Required work:
Give again, word for word, every line in the entries below from the line with "ring dip: (590, 495)" up to and including the line with "pinky tip: (578, 520)", and no other line.

Source data:
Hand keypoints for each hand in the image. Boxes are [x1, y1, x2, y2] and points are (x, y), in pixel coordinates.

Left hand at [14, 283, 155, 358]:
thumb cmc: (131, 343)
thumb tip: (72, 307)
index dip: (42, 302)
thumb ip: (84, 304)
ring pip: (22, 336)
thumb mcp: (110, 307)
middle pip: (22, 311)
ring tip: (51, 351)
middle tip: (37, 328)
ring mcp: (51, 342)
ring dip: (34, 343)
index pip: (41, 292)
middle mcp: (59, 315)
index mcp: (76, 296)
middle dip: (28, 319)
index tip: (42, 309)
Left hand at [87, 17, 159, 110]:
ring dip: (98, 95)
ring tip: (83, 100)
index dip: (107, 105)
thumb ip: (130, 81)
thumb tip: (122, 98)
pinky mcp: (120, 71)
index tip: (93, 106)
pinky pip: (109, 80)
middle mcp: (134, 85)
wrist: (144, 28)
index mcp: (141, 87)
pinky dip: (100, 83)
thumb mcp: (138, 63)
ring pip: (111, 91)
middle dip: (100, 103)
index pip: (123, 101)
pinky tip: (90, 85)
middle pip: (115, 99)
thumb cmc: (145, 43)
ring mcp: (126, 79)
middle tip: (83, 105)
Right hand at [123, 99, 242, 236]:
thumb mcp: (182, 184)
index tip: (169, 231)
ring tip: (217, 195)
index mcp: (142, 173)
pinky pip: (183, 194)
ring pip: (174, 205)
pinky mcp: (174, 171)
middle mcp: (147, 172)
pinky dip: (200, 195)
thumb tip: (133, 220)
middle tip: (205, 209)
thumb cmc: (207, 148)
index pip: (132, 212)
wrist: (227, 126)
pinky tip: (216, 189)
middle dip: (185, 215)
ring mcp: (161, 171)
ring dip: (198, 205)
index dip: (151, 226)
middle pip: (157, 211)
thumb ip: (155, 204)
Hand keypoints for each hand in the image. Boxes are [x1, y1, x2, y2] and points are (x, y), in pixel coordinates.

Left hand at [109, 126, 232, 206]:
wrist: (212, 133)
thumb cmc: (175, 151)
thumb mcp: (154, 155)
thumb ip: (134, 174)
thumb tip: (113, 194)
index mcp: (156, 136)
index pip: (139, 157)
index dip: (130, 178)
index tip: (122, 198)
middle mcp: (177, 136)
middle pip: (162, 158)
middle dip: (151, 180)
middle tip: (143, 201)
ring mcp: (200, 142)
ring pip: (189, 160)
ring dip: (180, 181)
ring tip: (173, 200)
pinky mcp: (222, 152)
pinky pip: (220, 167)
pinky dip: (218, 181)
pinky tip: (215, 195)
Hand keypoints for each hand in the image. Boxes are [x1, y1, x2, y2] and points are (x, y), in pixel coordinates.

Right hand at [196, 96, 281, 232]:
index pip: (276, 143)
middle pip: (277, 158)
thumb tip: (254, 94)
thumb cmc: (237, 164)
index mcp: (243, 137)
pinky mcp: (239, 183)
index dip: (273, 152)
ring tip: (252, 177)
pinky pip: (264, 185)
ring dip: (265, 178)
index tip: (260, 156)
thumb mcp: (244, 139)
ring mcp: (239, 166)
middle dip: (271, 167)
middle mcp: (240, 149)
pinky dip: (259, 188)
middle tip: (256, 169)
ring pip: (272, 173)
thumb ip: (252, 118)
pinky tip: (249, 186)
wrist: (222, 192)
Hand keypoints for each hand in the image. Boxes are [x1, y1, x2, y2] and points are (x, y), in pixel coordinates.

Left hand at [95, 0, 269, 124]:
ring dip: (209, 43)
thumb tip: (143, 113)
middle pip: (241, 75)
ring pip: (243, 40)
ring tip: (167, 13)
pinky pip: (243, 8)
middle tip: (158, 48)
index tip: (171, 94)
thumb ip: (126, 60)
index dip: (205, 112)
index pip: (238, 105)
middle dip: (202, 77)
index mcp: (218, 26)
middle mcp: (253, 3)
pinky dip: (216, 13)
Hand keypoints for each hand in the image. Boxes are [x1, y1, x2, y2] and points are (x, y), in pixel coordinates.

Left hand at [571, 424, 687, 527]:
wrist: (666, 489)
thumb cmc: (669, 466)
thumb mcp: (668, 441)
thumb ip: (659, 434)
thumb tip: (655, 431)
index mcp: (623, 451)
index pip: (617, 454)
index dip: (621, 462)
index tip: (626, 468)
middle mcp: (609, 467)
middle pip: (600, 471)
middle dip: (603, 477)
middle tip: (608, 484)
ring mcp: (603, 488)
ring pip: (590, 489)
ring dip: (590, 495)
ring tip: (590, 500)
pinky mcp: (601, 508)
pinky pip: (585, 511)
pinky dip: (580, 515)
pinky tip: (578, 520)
--
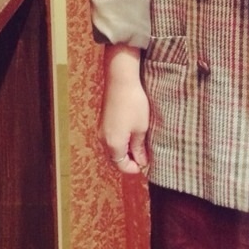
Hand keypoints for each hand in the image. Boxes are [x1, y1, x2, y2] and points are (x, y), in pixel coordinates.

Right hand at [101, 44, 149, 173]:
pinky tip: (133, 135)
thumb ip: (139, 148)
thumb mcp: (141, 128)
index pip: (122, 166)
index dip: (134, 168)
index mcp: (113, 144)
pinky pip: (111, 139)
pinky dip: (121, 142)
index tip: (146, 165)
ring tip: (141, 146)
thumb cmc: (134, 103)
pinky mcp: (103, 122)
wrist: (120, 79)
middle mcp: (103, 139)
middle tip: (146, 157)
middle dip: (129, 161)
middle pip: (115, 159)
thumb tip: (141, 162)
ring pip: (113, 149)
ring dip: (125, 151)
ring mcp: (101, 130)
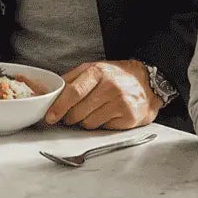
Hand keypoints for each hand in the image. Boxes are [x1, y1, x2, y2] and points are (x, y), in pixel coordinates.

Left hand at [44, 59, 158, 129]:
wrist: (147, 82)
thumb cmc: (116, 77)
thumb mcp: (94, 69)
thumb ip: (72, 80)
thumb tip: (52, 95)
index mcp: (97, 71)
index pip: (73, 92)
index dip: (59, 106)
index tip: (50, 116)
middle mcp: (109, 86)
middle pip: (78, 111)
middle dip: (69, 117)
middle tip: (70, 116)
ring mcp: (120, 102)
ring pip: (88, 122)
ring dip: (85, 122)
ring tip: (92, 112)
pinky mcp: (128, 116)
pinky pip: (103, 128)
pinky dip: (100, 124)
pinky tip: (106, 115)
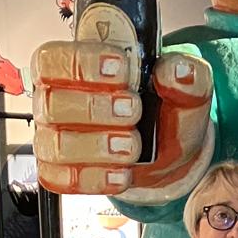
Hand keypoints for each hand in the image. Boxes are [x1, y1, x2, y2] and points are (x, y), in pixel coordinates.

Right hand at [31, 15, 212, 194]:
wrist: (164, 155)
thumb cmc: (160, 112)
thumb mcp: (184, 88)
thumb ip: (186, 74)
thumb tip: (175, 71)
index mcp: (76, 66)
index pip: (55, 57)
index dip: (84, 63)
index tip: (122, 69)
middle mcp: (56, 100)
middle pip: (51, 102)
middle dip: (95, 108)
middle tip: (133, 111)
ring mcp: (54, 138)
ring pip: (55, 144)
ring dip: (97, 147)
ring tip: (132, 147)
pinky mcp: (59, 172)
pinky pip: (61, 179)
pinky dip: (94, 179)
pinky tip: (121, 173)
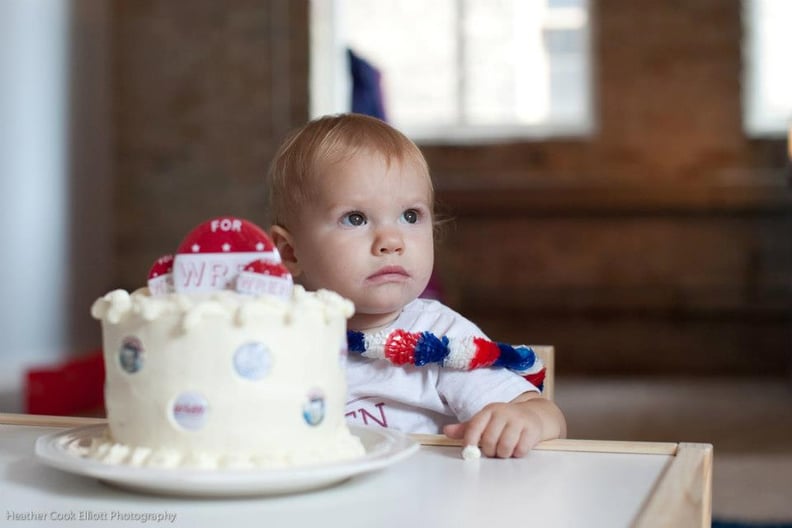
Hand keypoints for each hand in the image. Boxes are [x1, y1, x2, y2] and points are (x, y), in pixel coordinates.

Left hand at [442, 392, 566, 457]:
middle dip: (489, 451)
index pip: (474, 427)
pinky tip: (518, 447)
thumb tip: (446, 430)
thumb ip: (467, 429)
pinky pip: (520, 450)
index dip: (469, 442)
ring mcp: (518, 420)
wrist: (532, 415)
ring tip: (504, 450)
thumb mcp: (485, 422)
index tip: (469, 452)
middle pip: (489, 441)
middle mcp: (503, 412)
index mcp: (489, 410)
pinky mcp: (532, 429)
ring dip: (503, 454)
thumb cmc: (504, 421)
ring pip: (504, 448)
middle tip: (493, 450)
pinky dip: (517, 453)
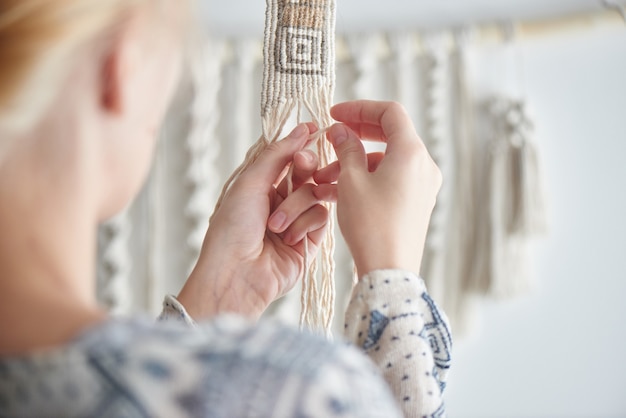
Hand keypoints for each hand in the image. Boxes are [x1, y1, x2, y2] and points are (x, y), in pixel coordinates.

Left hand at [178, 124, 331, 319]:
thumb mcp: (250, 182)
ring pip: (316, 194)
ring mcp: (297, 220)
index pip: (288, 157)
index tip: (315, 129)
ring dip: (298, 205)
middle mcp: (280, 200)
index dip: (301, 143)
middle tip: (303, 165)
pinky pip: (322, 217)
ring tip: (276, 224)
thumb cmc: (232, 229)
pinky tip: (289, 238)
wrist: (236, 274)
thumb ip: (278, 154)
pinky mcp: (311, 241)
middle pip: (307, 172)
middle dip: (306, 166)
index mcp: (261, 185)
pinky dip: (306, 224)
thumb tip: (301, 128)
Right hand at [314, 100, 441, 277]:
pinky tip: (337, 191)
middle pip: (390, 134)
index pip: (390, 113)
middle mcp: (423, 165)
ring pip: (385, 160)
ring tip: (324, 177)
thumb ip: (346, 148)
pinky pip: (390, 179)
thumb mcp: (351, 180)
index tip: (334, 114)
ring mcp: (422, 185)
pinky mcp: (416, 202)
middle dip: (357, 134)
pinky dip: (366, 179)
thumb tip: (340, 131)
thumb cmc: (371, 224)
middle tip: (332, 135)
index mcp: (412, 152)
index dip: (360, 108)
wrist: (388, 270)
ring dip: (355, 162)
==
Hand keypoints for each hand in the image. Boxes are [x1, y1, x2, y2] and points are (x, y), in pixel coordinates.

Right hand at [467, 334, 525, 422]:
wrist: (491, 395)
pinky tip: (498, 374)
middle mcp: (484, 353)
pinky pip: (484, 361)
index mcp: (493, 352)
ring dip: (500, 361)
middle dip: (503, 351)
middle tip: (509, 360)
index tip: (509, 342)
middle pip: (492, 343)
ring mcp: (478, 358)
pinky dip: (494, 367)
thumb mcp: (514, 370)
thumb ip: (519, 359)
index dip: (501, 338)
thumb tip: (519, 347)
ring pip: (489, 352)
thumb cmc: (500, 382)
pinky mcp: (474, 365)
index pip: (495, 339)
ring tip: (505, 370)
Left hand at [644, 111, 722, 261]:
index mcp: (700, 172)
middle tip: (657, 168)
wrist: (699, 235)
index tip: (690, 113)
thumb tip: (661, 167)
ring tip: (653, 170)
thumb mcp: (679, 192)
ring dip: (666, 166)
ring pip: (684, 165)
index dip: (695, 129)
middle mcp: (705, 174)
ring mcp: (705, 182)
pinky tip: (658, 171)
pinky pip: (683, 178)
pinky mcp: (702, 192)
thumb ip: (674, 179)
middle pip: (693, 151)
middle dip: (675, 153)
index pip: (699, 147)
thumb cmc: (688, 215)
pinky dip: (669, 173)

Answer space:
ring dip: (590, 495)
ring tip: (590, 500)
pinky mcp: (601, 508)
pinky pip: (585, 511)
pinky dip: (580, 515)
pinky tip: (578, 520)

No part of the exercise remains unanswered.